═══ Information supplied
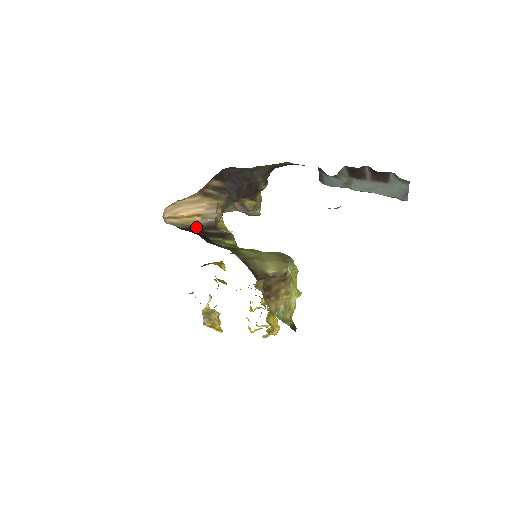
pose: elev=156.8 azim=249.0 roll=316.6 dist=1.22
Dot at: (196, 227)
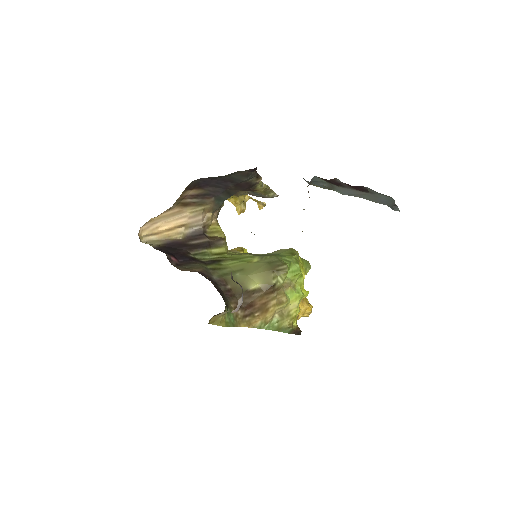
Dot at: (178, 240)
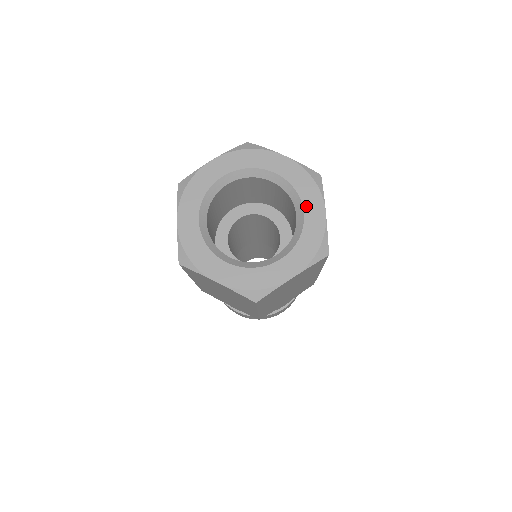
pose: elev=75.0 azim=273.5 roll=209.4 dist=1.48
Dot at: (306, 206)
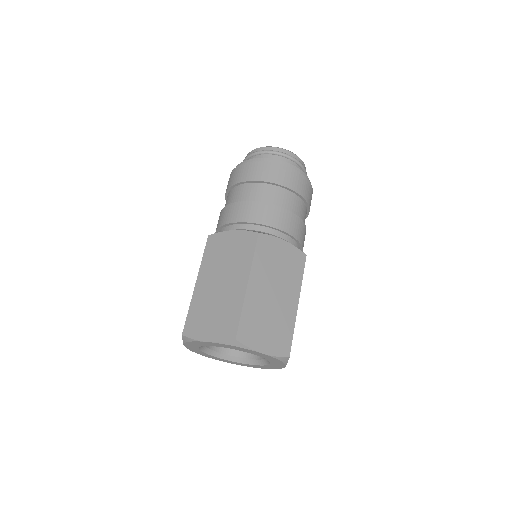
Dot at: occluded
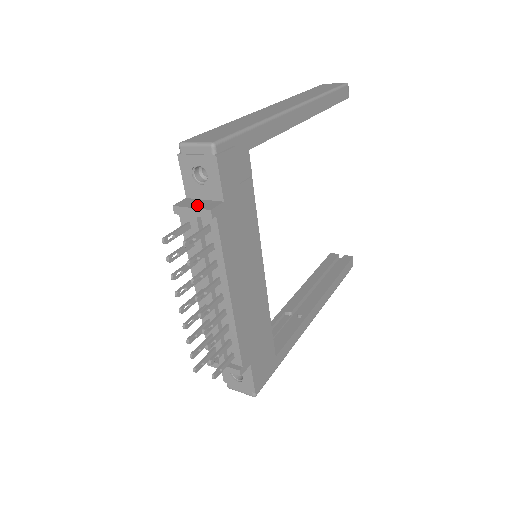
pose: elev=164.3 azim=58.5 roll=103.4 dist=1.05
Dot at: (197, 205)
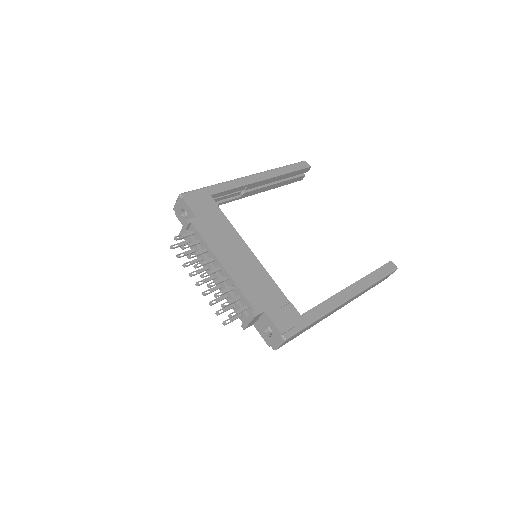
Dot at: occluded
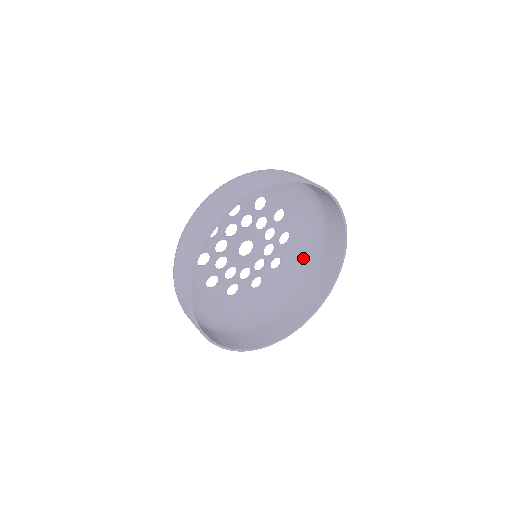
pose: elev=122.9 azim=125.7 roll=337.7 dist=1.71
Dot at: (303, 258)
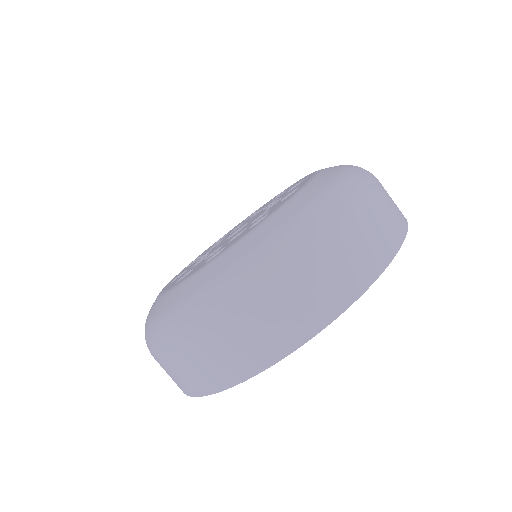
Dot at: occluded
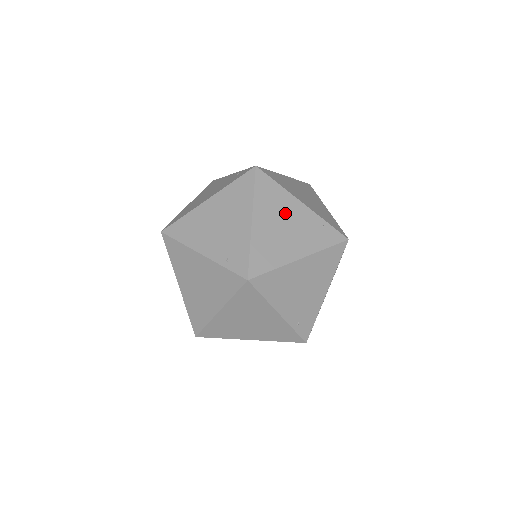
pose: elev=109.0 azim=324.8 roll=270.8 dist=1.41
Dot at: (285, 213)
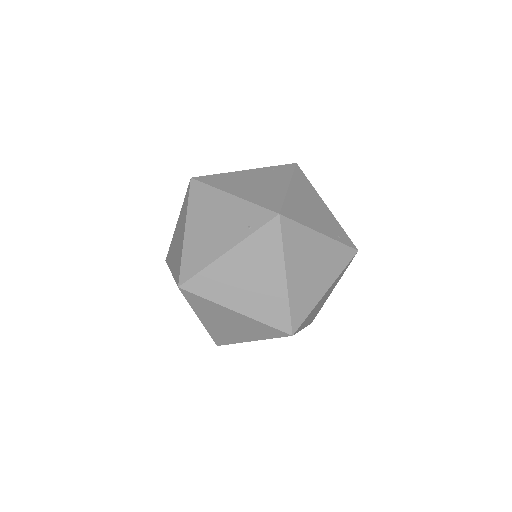
Dot at: occluded
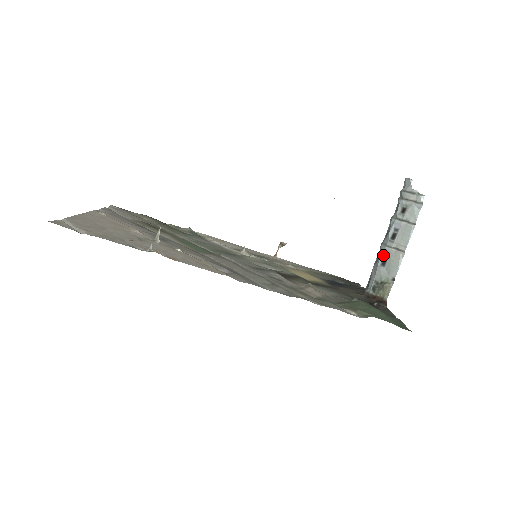
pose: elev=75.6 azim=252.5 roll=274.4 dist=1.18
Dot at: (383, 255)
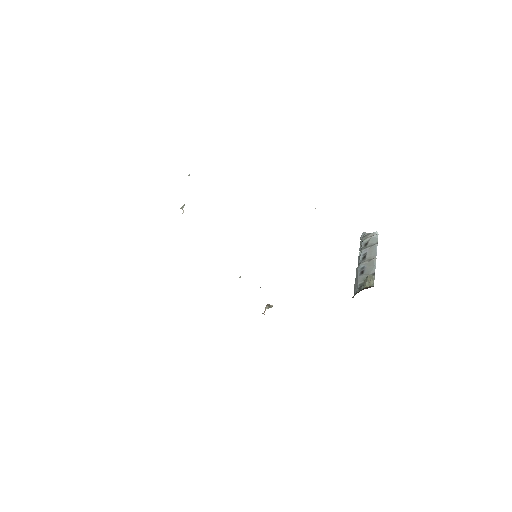
Dot at: (360, 270)
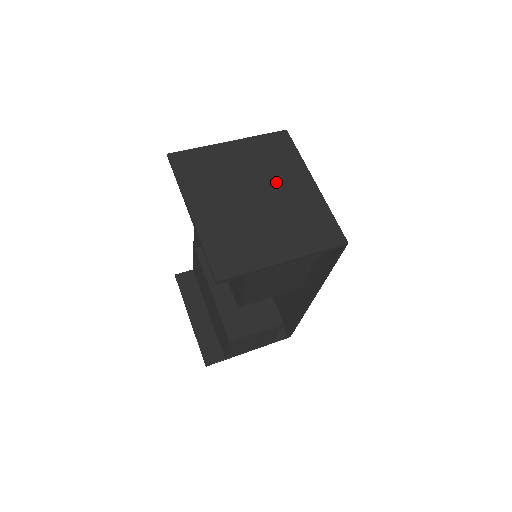
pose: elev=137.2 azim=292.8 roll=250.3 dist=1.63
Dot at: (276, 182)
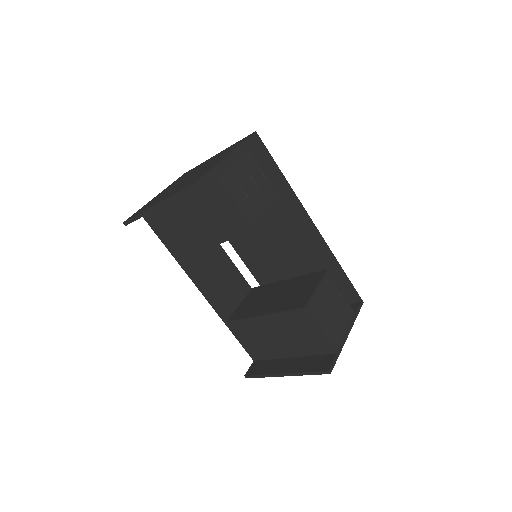
Dot at: occluded
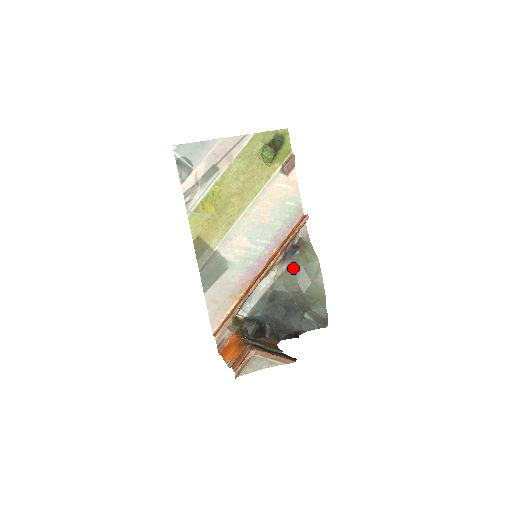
══════
→ What is required:
Collect every line above that contains the string "azim" and copy each one in full.

→ Written solution:
pose: elev=156.8 azim=249.0 roll=316.6 dist=1.22
pose: elev=75.0 azim=273.5 roll=209.4 dist=1.48
pose: elev=164.3 azim=58.5 roll=103.4 dist=1.05
pose: elev=122.9 azim=125.7 roll=337.7 dist=1.71
pose: elev=109.0 azim=324.8 roll=270.8 dist=1.41
pose: elev=75.6 azim=252.5 roll=274.4 dist=1.18
pose: elev=137.2 azim=292.8 roll=250.3 dist=1.63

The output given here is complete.